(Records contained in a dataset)
==================================================

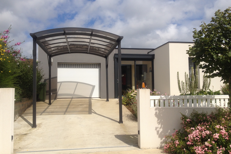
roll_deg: -0.4
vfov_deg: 35.9
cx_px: 115
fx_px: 237
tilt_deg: +4.1
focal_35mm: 37
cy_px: 75
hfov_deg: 51.9
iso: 50
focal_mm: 4.28
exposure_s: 1/3460
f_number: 2.4
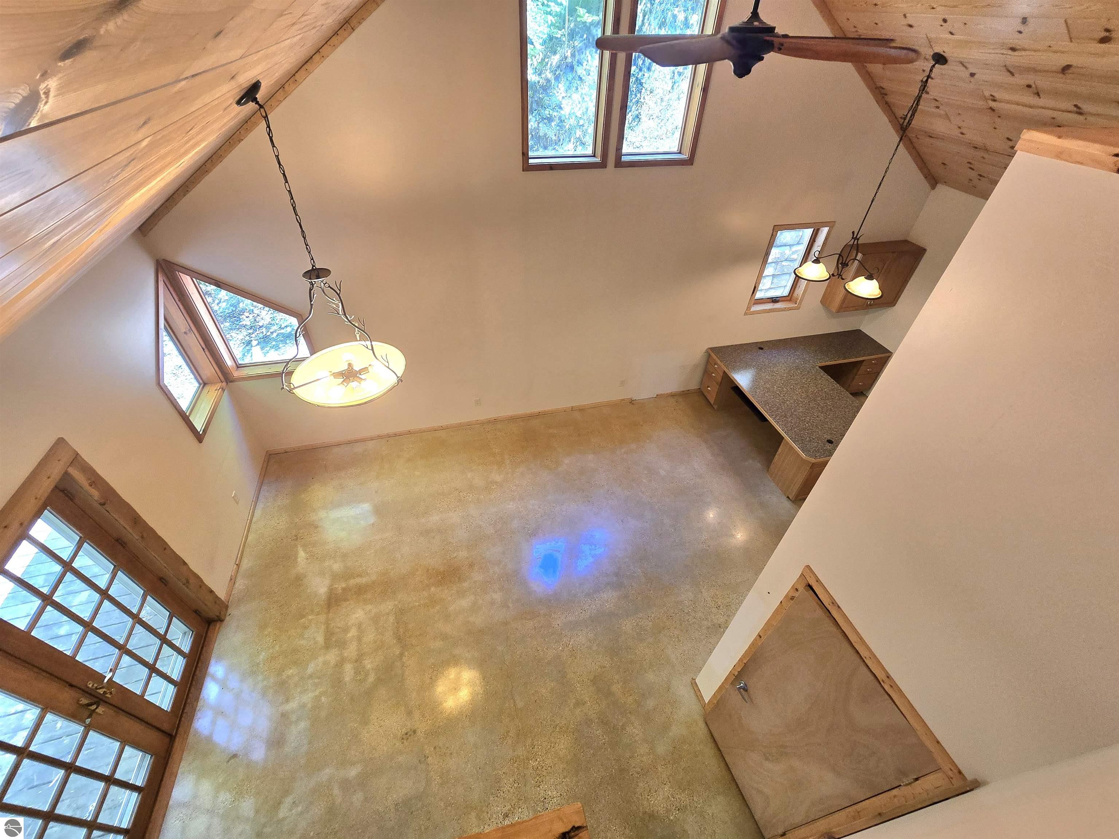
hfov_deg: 106.2
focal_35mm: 13
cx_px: 560
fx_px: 420
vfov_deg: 89.9
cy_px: 420
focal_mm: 2.2
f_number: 2.2
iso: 100
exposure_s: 1/60.2
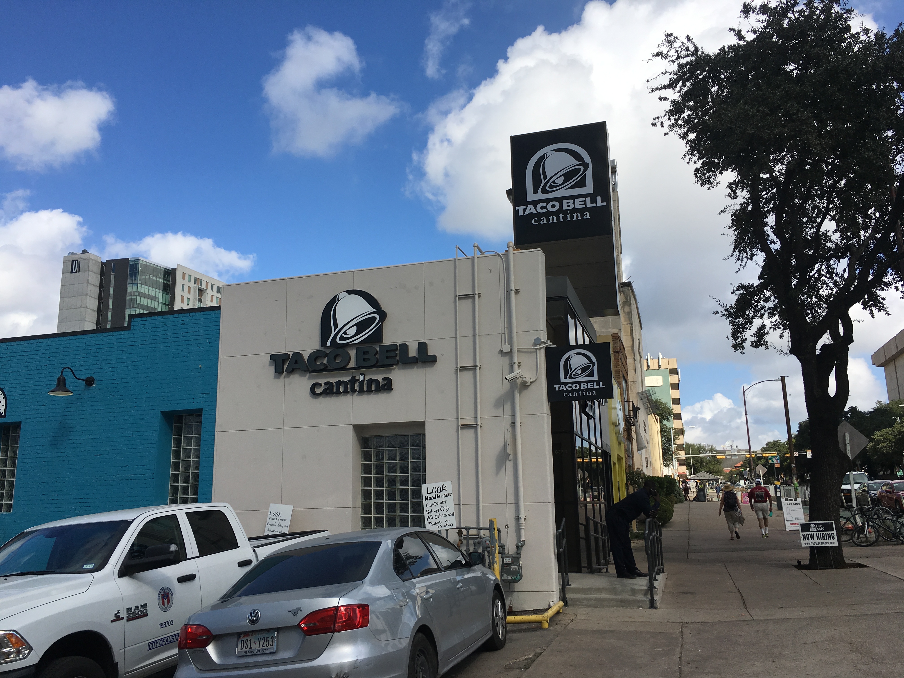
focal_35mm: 29
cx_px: 452
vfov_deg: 48.2
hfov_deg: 61.7
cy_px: 339
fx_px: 757
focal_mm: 4.15
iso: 25
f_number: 2.2
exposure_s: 1/2137
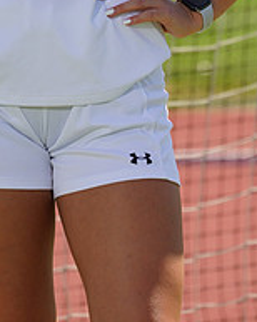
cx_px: 42
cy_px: -102
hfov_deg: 1.4
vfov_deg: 1.7
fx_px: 10751
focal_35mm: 1129
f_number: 13
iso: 200
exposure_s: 1/250
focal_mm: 400
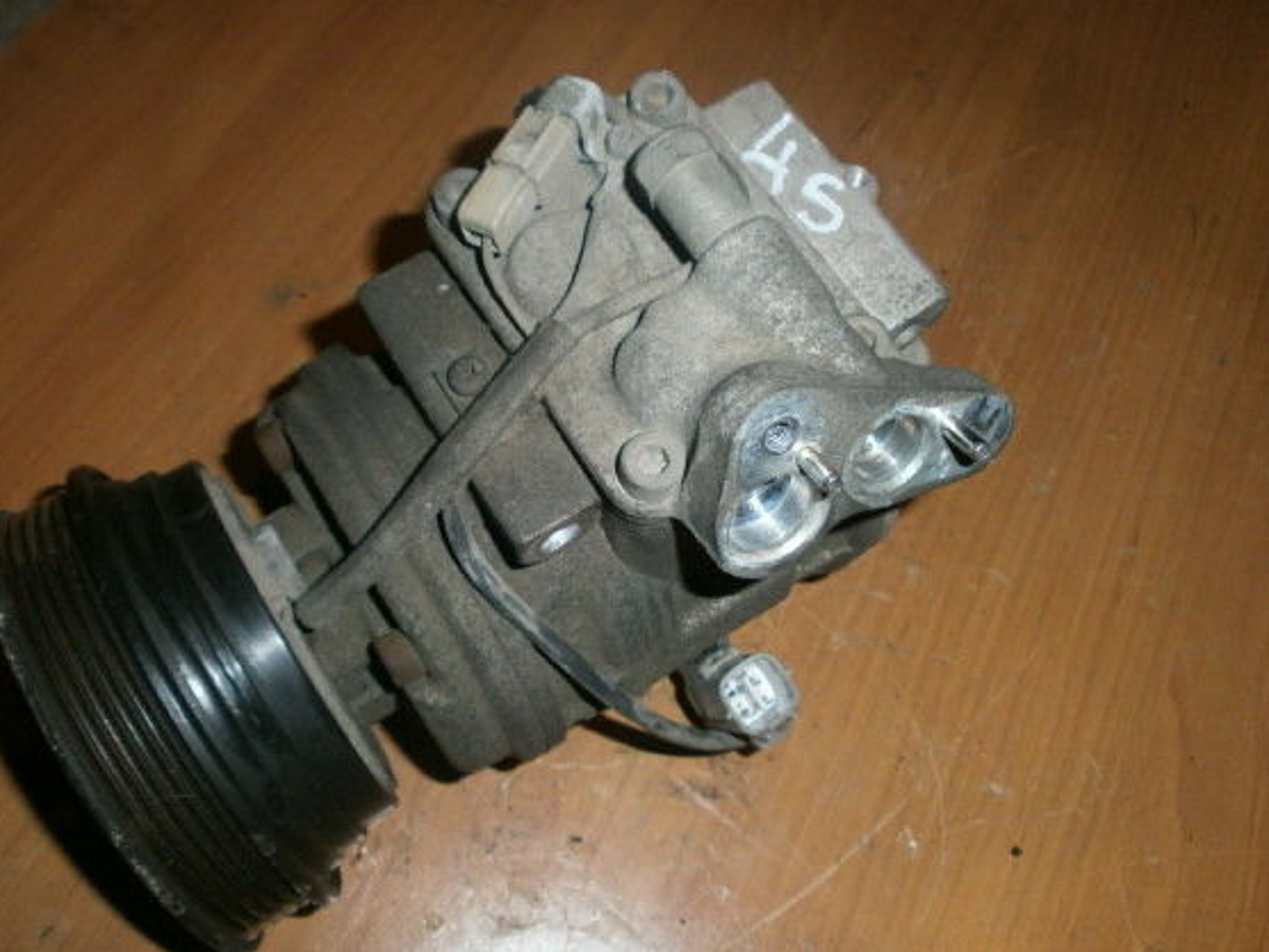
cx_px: 549
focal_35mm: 31
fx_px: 1137
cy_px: 519
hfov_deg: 58.1
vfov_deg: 45.4
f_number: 2.9
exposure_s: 1/30
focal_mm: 4.8
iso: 125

==================================================

» **WORK TO BE COMPLETED**:
Set down the entries again without change. Leave the pictures out.

» **SOLUTION TO THIS EXERCISE**:
roll_deg: -0.4
vfov_deg: 35.9
cx_px: 115
fx_px: 237
tilt_deg: +4.1
focal_35mm: 37
cy_px: 75
hfov_deg: 51.9
iso: 50
focal_mm: 4.28
exposure_s: 1/3460
f_number: 2.4
hfov_deg: 106.2
focal_35mm: 13
cx_px: 560
fx_px: 420
vfov_deg: 89.9
cy_px: 420
focal_mm: 2.2
f_number: 2.2
iso: 100
exposure_s: 1/60.2
focal_35mm: 29
cx_px: 452
vfov_deg: 48.2
hfov_deg: 61.7
cy_px: 339
fx_px: 757
focal_mm: 4.15
iso: 25
f_number: 2.2
exposure_s: 1/2137
cx_px: 42
cy_px: -102
hfov_deg: 1.4
vfov_deg: 1.7
fx_px: 10751
focal_35mm: 1129
f_number: 13
iso: 200
exposure_s: 1/250
focal_mm: 400
cx_px: 549
focal_35mm: 31
fx_px: 1137
cy_px: 519
hfov_deg: 58.1
vfov_deg: 45.4
f_number: 2.9
exposure_s: 1/30
focal_mm: 4.8
iso: 125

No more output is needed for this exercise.